Il n'eut pas à attendre sa réponse très longtemps.

Kurt se leva et tendit la main vers lui.

- Blaine Anderson, m'accordez vous cette danse ?

Blaine prit la main de Kurt et l'enlaça. Ils dansèrent un long moment dans les bras l'un de l'autre, le bruissement des feuilles autour d'eux pour seule musique.

Blaine aurait juré entendre les applaudissement approbatifs des générations d'amoureux qui avait dansé à ce même endroit.


Le matin se leva sur le parc de Blendon Woods (10) déposant son lot de rosée sur les bancs et les tables de pique-nique, couvrant bois et pierre d'une fine couche de dentelle blanche.

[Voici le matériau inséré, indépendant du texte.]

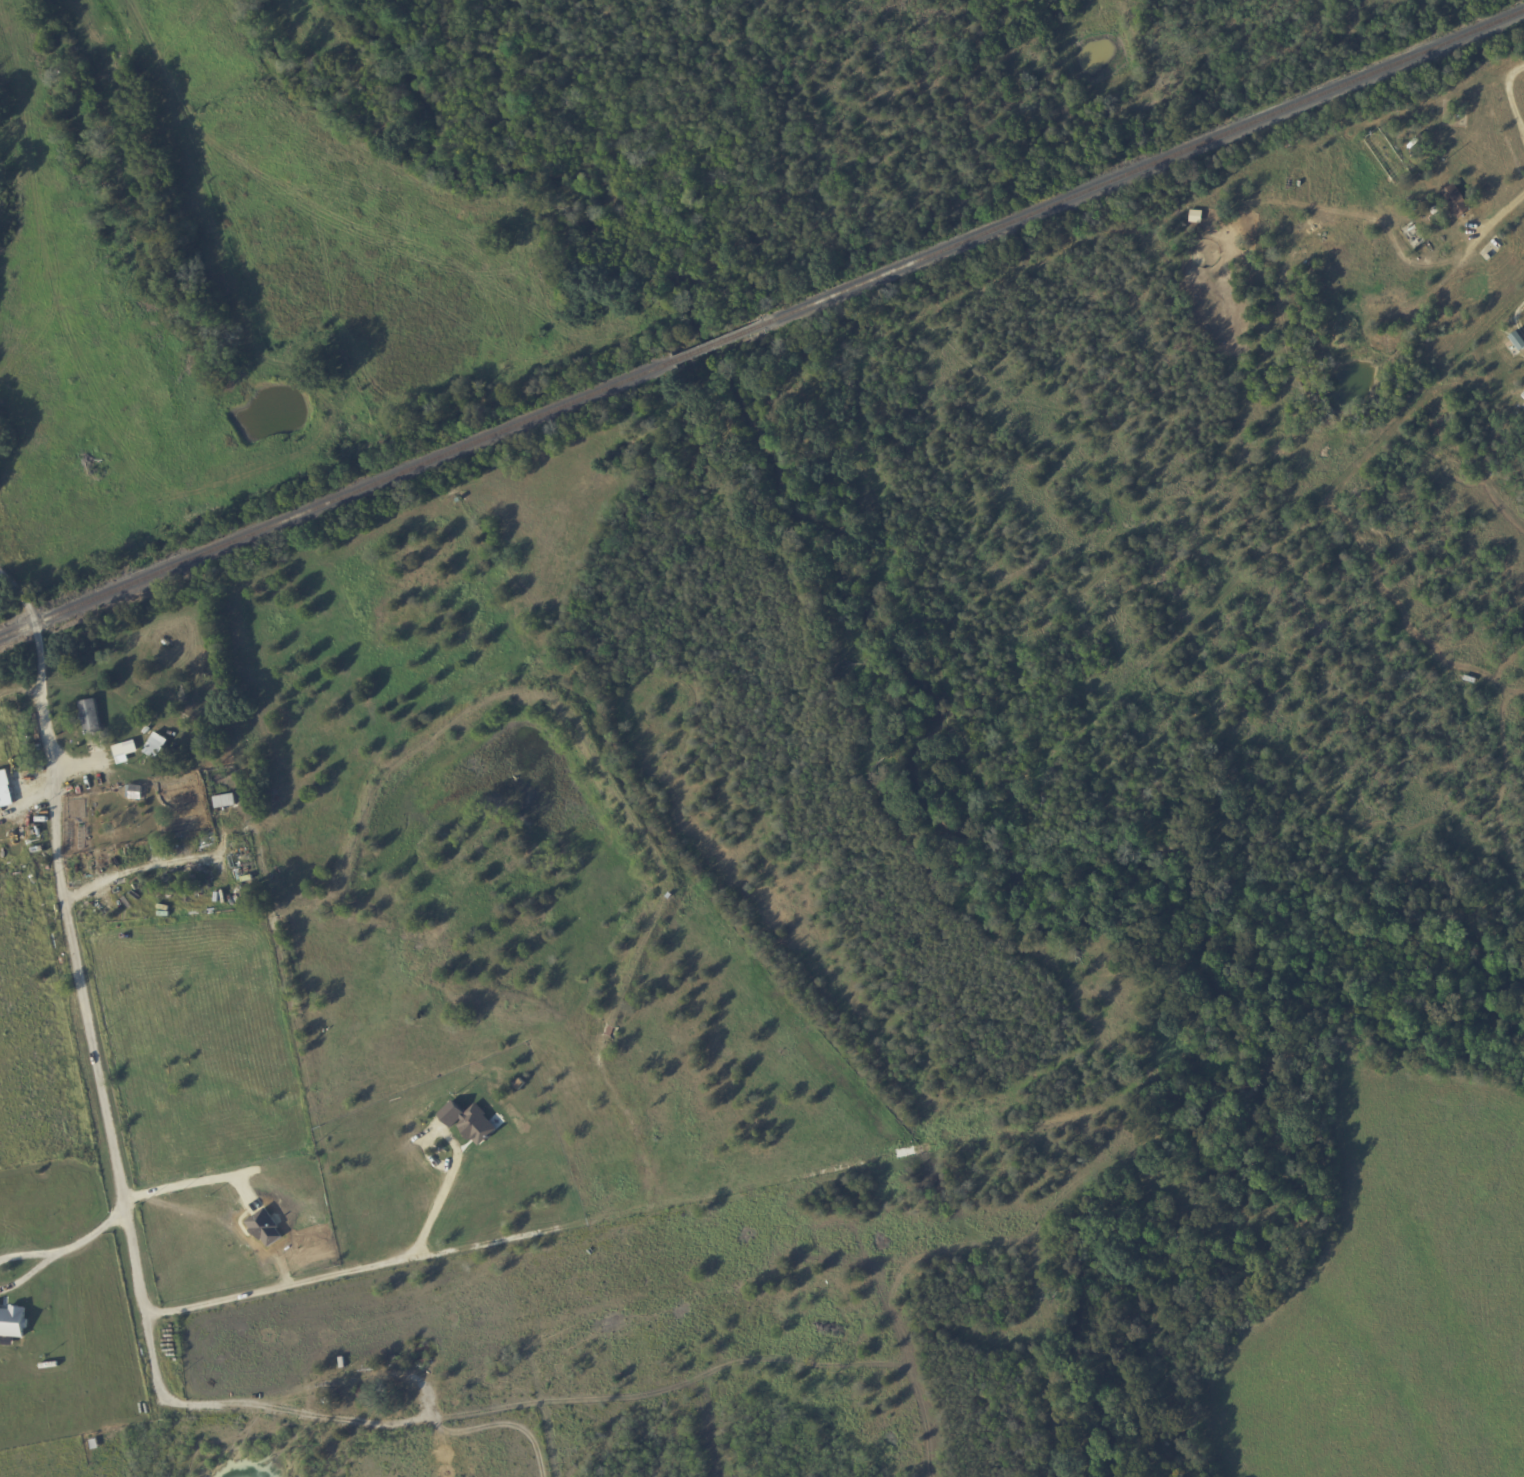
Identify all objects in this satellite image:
road: (1508, 98)
railway: (1141, 168)
building: (1455, 200)
road: (1498, 213)
road: (1516, 318)
building: (1517, 341)
railway: (715, 342)
building: (1523, 395)
railway: (335, 500)
road: (40, 715)
building: (89, 716)
building: (155, 745)
building: (124, 751)
building: (5, 791)
building: (223, 800)
road: (156, 847)
road: (125, 873)
road: (91, 1075)
building: (467, 1121)
road: (82, 1237)
road: (21, 1259)
road: (22, 1275)
road: (328, 1277)
building: (11, 1321)
road: (341, 1421)

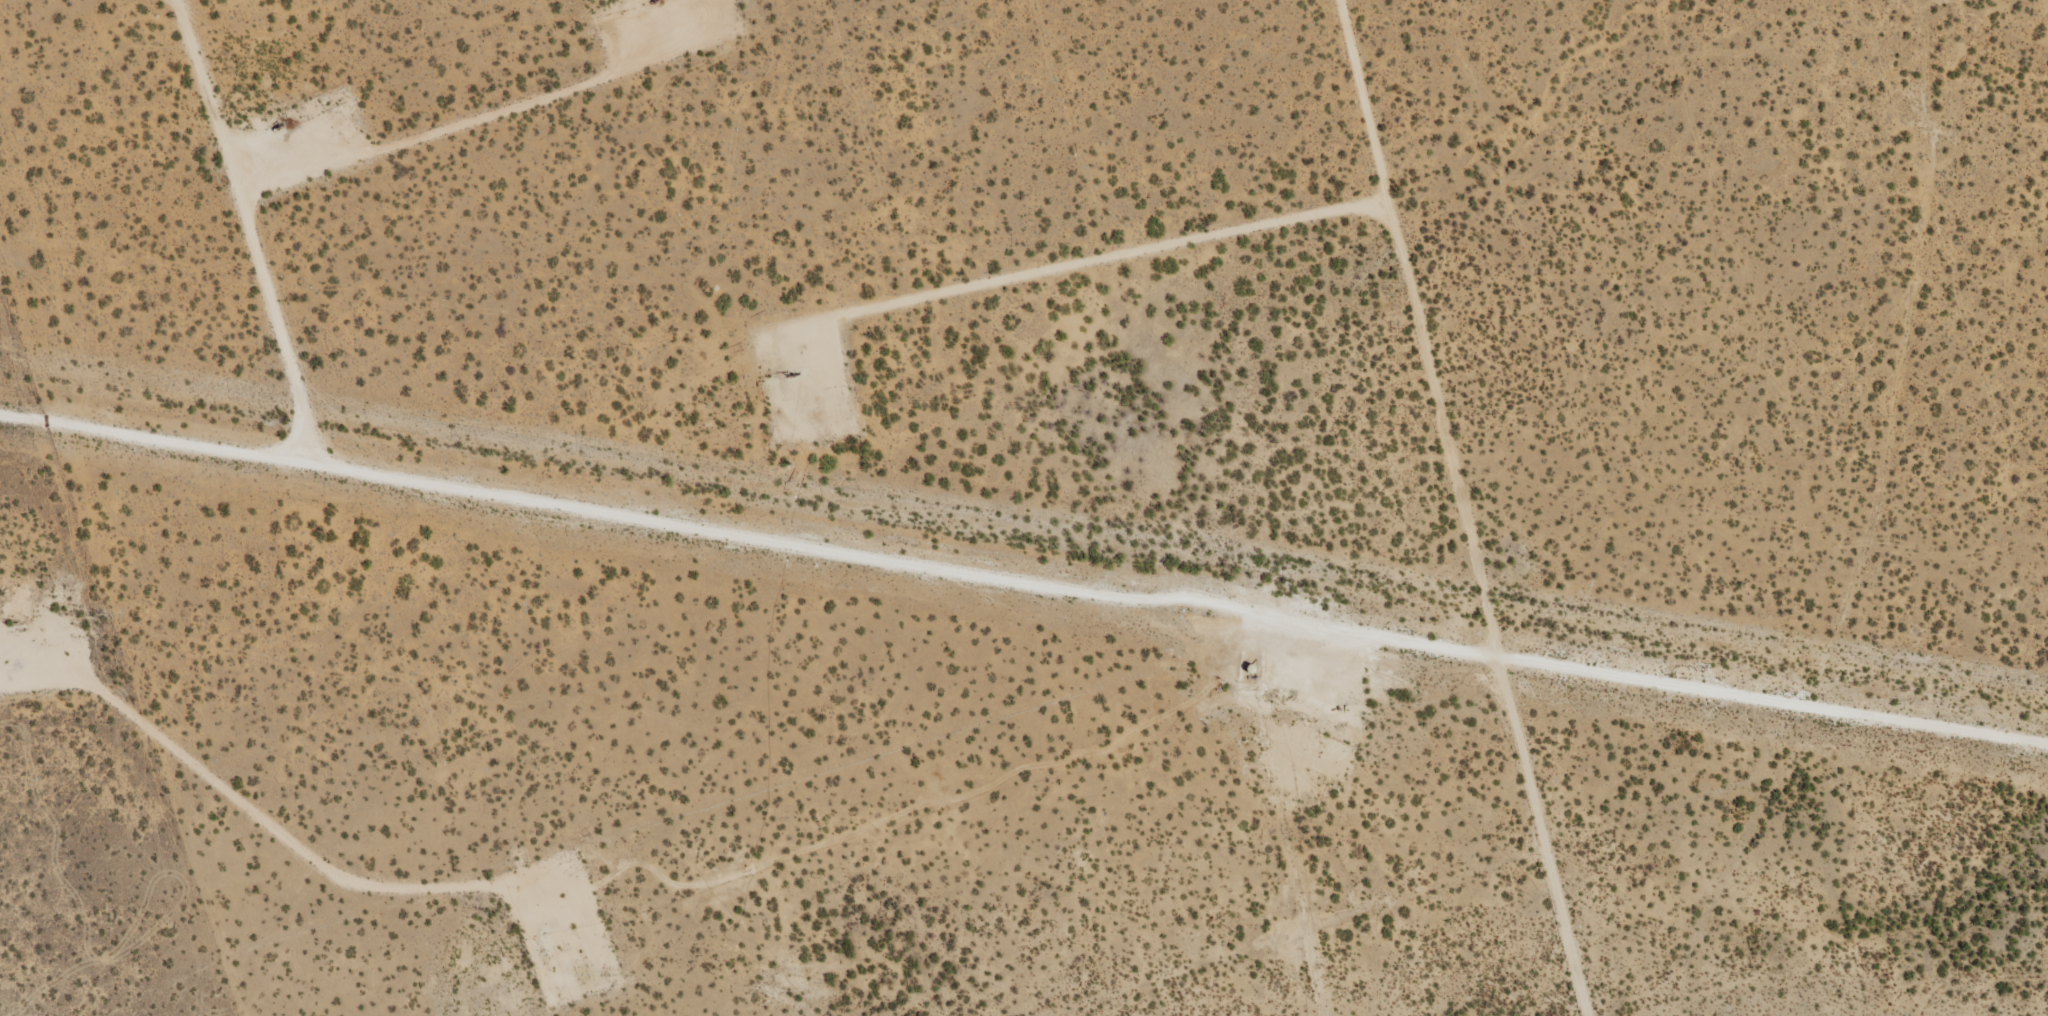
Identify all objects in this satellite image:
road: (1849, 360)
road: (1416, 511)
road: (1024, 585)

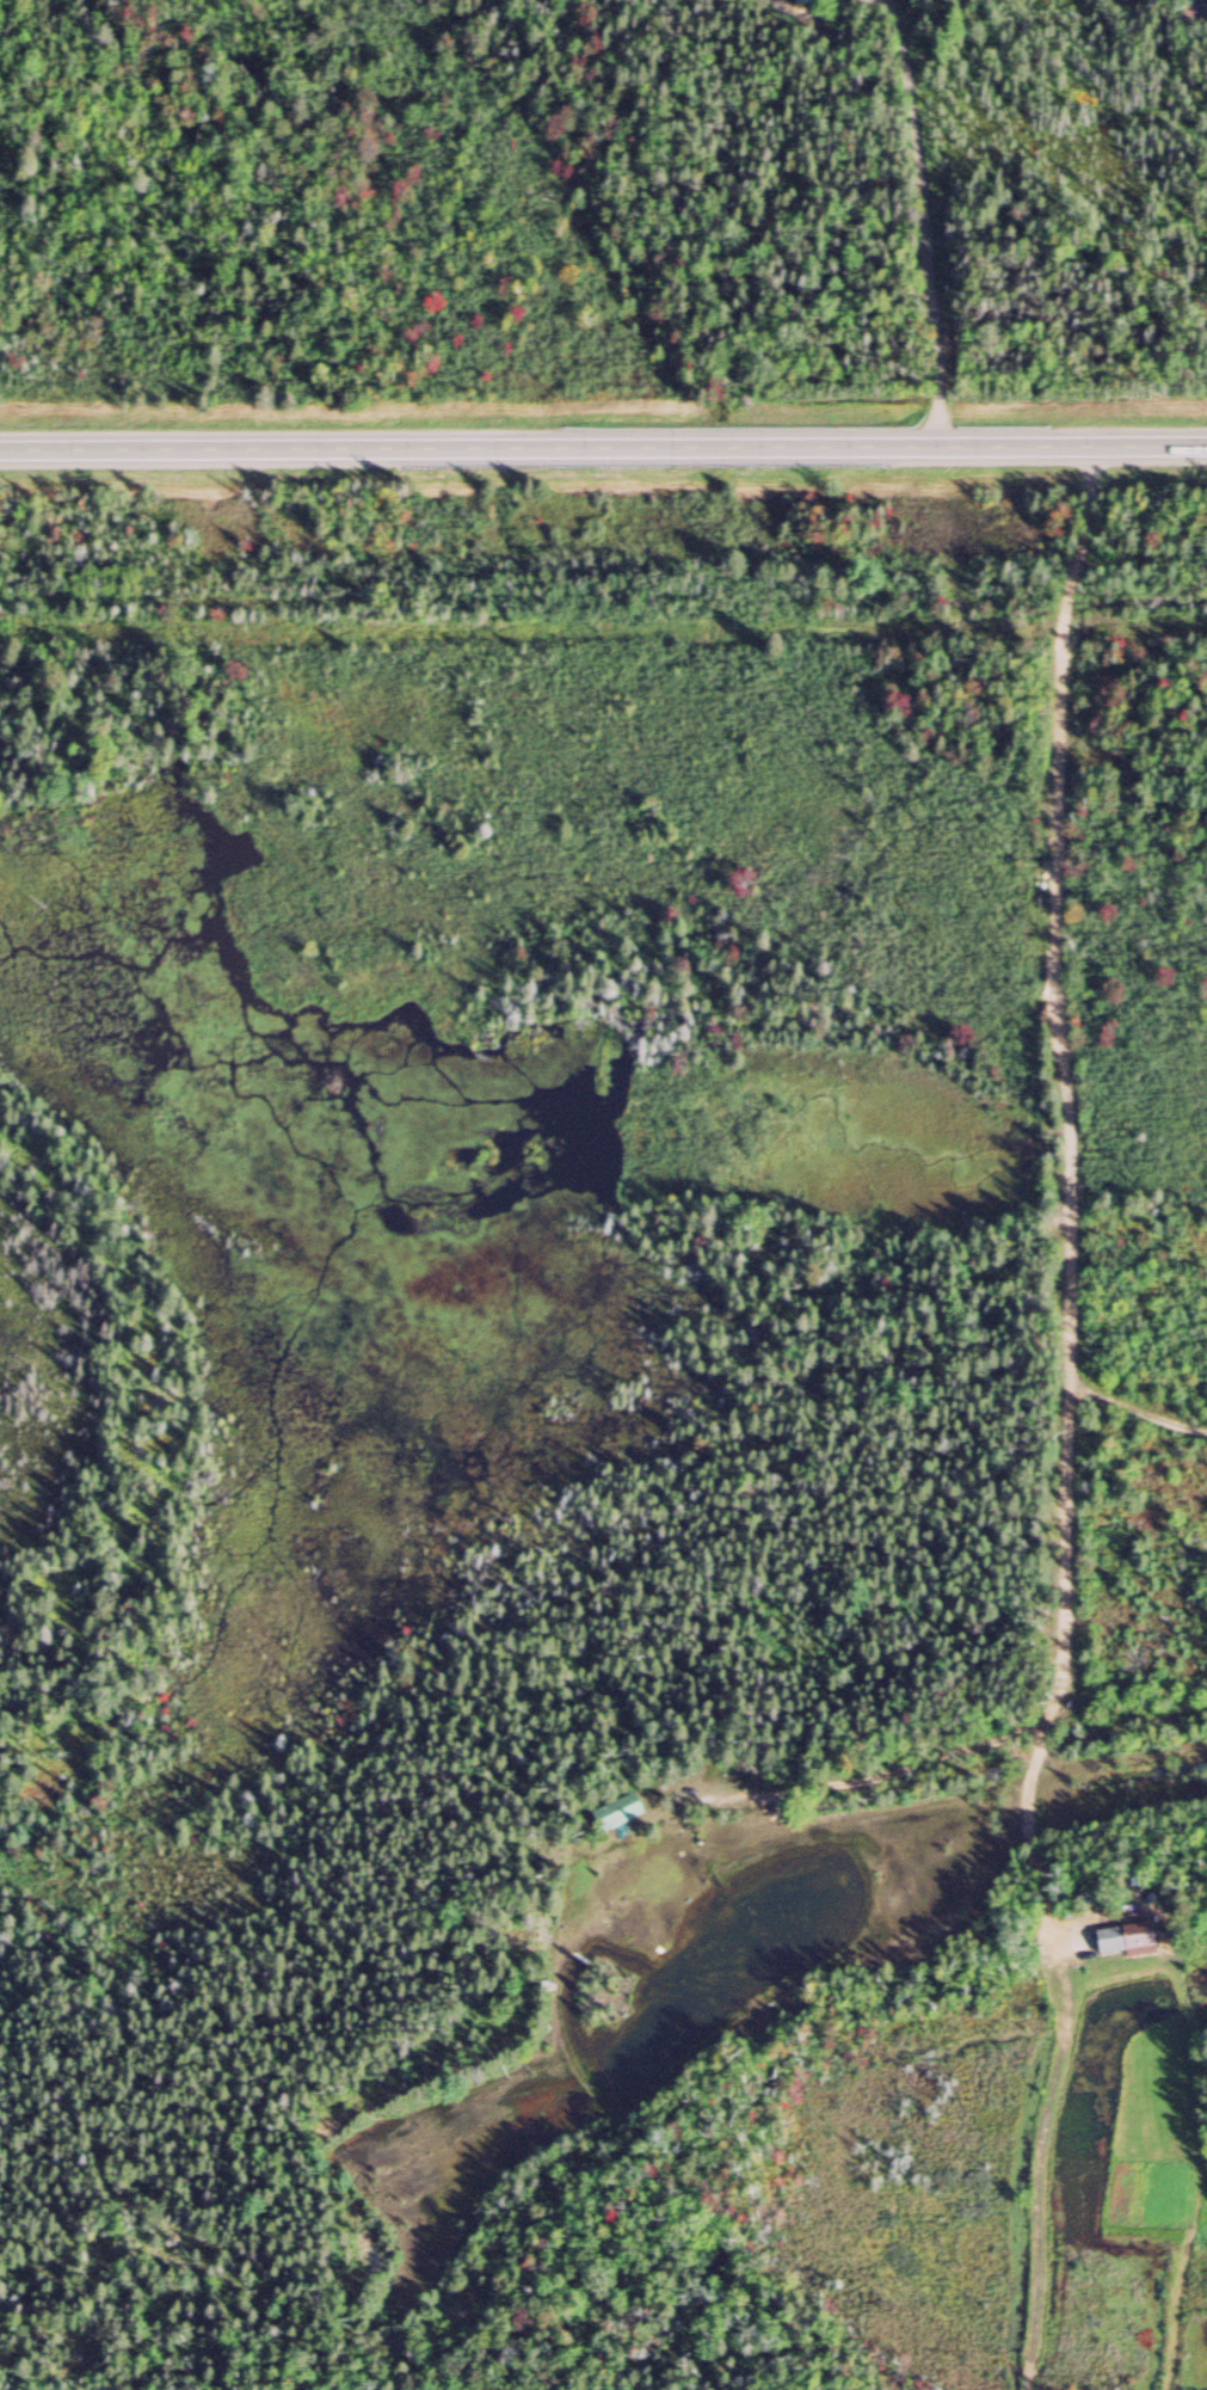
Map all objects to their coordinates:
building: (809, 1)
road: (919, 220)
road: (603, 441)
road: (1053, 1197)
building: (615, 1810)
building: (1123, 1938)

Sur l'un des bancs, reposaient un sceptre et une couronne dorée.

Chamallow Powa !

(6) Officiellement Wal-Mart Stores, Inc., Walmart est une enseigne américaine de grande distribution bon marché.

(7) Cette entreprise est connue pour son anti-syndicalisme et son sexisme. Je suis certaine que Kurt aurait beaucoup à dire sur cette elle et pas seulement en ce qui concerne leur ligne de vêtements.

(8) Notre petit Kurt conduit une Lincoln Navigator que nous avons vue dans la saison 1.

(9) Expression que nous devons à Andy Warhol. Elle est plus Anglophone que frenchie je suppose mais l'idée est qu'avec le développement des médias, chacun peut d'une certaine manière accéder à la gloire … mais pour une durée éphémère (notamment pour les phénomènes télévisuels ou bien encore YouTubiens).

(10) J'emprunte juste ce nom au parc botanique de Westerville, Ohio.